### DATASET RECORDS ###

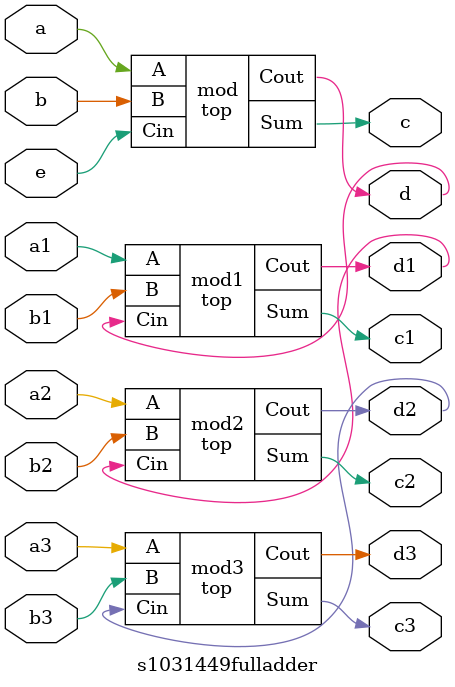
<source format=v>

module top (A , B, Cin, Sum,Cout);

input A,B,Cin;
output Sum,Cout;
assign Sum =Cin^(A^B);
assign Cout=Cin&(A^B)+A&B;

endmodule 
module s1031449fulladder(a,a1,a2,a3, b,b1,b2,b3, c, d,e,c1,c2,c3,d1,d2,d3);
input a, b,e,a1,a2,a3,b1,b2,b3;
output c, d,c1,c2,c3,d1,d2,d3;
top mod(a, b,e, c, d);
top mod1(a1, b1,d, c1, d1);
top mod2(a2, b2,d1, c2, d2);
top mod3(a3, b3,d2, c3, d3);
endmodule



</source>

###

EXERCISE
Beginning with the line containing "output c, d,c1,c2,c3,d1,d2,d3;" and ending with the last line of the listing above, return every line exactly and nothing else.

ANSWER FOR THIS EXERCISE
output c, d,c1,c2,c3,d1,d2,d3;
top mod(a, b,e, c, d);
top mod1(a1, b1,d, c1, d1);
top mod2(a2, b2,d1, c2, d2);
top mod3(a3, b3,d2, c3, d3);
endmodule



</source>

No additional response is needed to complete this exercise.